What are the numbers for on your vactrols? I assume the mark lets you know that’s the LED end and numbers the sensitivity?
 
And ,does using the male /female pin headers make it easier or stronger or ? Over what I’ve been using (SIP) cause I noticed with the SIP sockets using like say different trannys the socket starts getting loose not making a good connection or seems so
 
What are the numbers for on your vactrols? I assume the mark lets you know that’s the LED end and numbers the sensitivity?
Close, the color is the LED color & the number refers to the type of LDR used. These were made with GL55xx-series LDRs, so "49" is GL5549, etc.
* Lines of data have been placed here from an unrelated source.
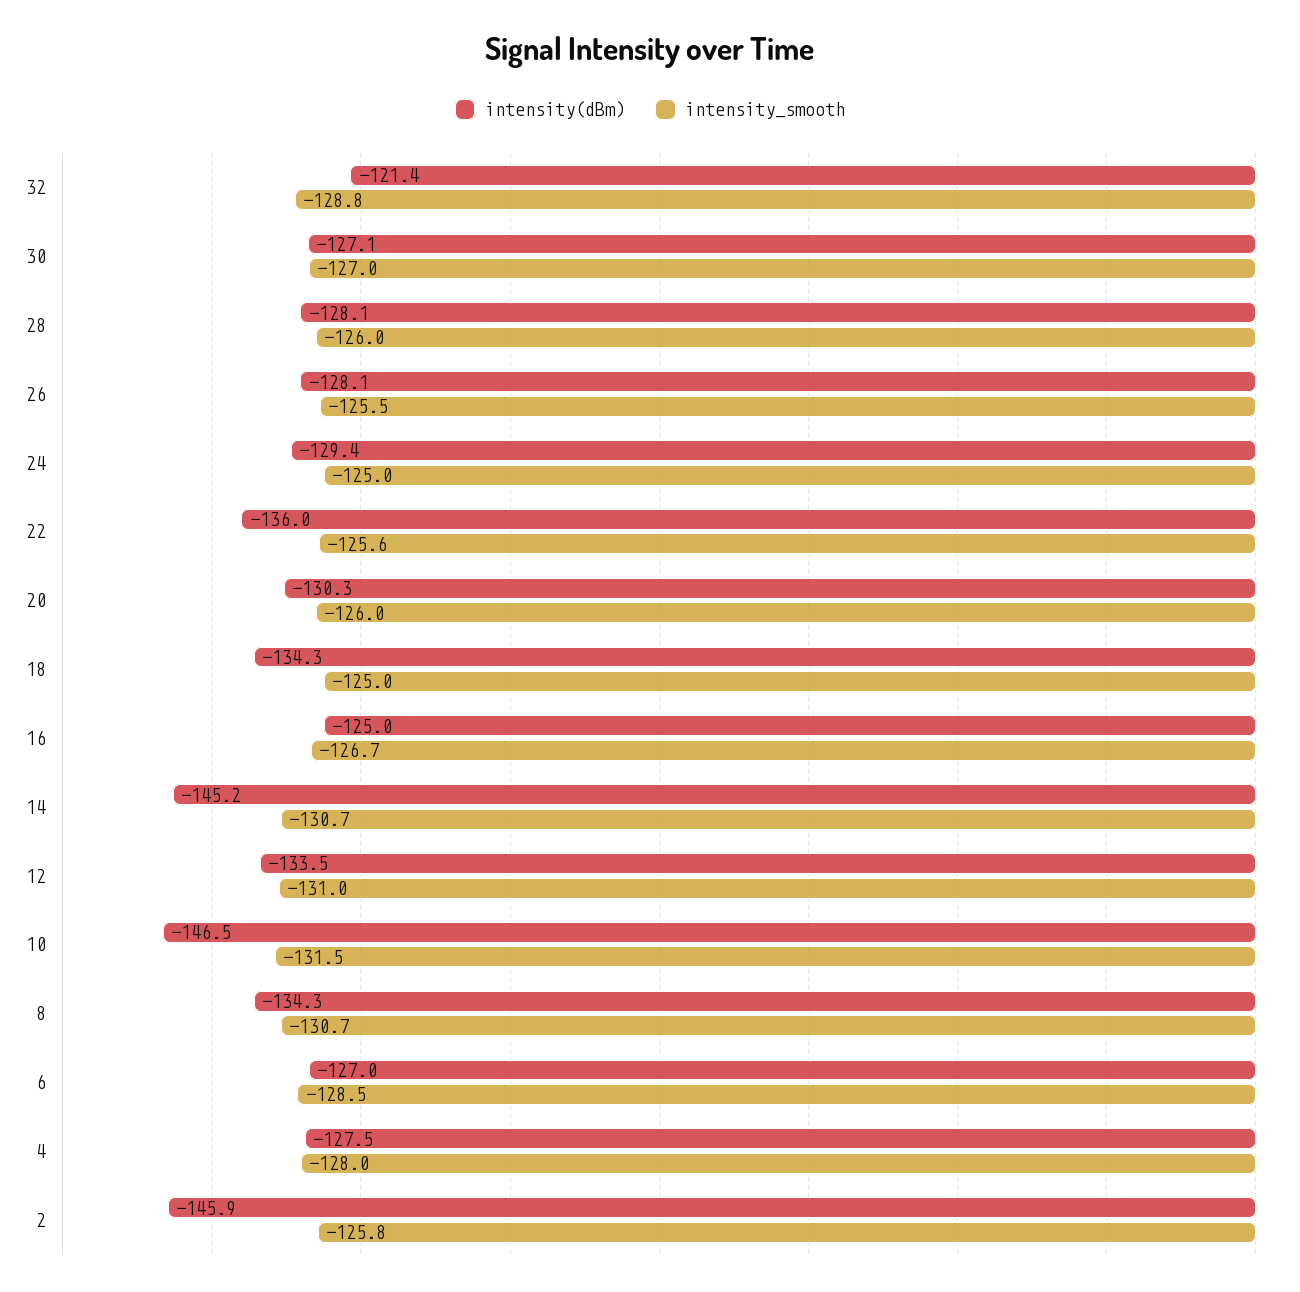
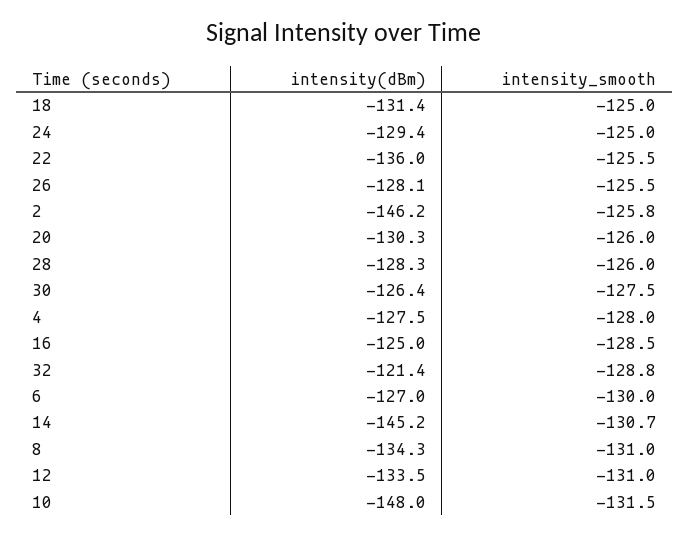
  {
    "intensity(dBm)": {
      "32": -121.4,
-     "30": -127.1,
+     "30": -126.4,
-     "28": -128.1,
+     "28": -128.3,
      "26": -128.1,
      "24": -129.4,
      "22": -136,
      "20": -130.3,
-     "18": -134.3,
+     "18": -131.4,
      "16": -125,
      "14": -145.2,
      "12": -133.5,
-     "10": -146.5,
+     "10": -148,
      "8": -134.3,
      "6": -127,
      "4": -127.5,
-     "2": -145.9
+     "2": -146.2
    },
    "intensity_smooth": {
      "32": -128.8,
-     "30": -127,
+     "30": -127.5,
      "28": -126,
      "26": -125.5,
      "24": -125,
-     "22": -125.6,
+     "22": -125.5,
      "20": -126,
      "18": -125,
-     "16": -126.7,
+     "16": -128.5,
      "14": -130.7,
      "12": -131,
      "10": -131.5,
-     "8": -130.7,
+     "8": -131,
-     "6": -128.5,
+     "6": -130,
      "4": -128,
      "2": -125.8
    }
  }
SIP headers are great for socketing bare transistor/resistor leads, but don't stand up to repeated use and your lead diameter plays a big role in making solid contact. If you're going to try 2-3 different values and leave it at that, they'll do just fine. The types of headers I use are super sturdy, and also happen to make a great structural frame for holding the LED & LDR against each other in the proper orientation. I usually adapt my layouts so the LED & LDR headers have 5 standard perf/vero holes between them so I can swap a bunch of different types in and out easily to find the best one for the job.
 
Flanger after delay.

I just finished building a Hydra and the open spot on my pedalboard was in front of a BF-2.
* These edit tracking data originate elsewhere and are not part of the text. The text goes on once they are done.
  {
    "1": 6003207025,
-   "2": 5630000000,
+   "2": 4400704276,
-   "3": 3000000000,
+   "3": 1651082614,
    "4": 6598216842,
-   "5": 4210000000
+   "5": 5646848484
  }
So it was kind of an accident, but I got lost for 30 minutes playing simple scales through my little Peavey practice amp. The BF-2 was set with Res 0, Man pretty low, depth and rate low to medium. It was just filling out the sound and not doing anything stupid :D
 
Y'all will likely assume I'm kidding but...

Roboto (voice 1, control dimed) > Ocelot (1 octave down soloed) > death cap fuzz >ehx H.O.G. (one octave up, slow attack) > hydra > low tide.

Sounds pretty bad but also good... to me. Like a.i. trying to guess what a synth sounds like with too little info. An imitation of a fake thing. Waiting to connect to AOL dial up while smoking dmt.

Roboto goes first because pretty much anything before it is moot. I put octavers before dirt except the H.O.G. which is more useful after with the lp filter and freeze settings.
 
I just finished building a Hydra and the open spot on my pedalboard was in front of a BF-2.

So it was kind of an accident, but I got lost for 30 minutes playing simple scales through my little Peavey practice amp. The BF-2 was set with Res 0, Man pretty low, depth and rate low to medium. It was just filling out the sound and not doing anything stupid :D
Exactly! None to minimal resonance and medium speed is how I run mine. It’s not quite chorus but, it’s not the quite the sound you associate with a flanger either. Just some slow swirly goodness. It adds some special sauce to delay repeats unlike any other effect.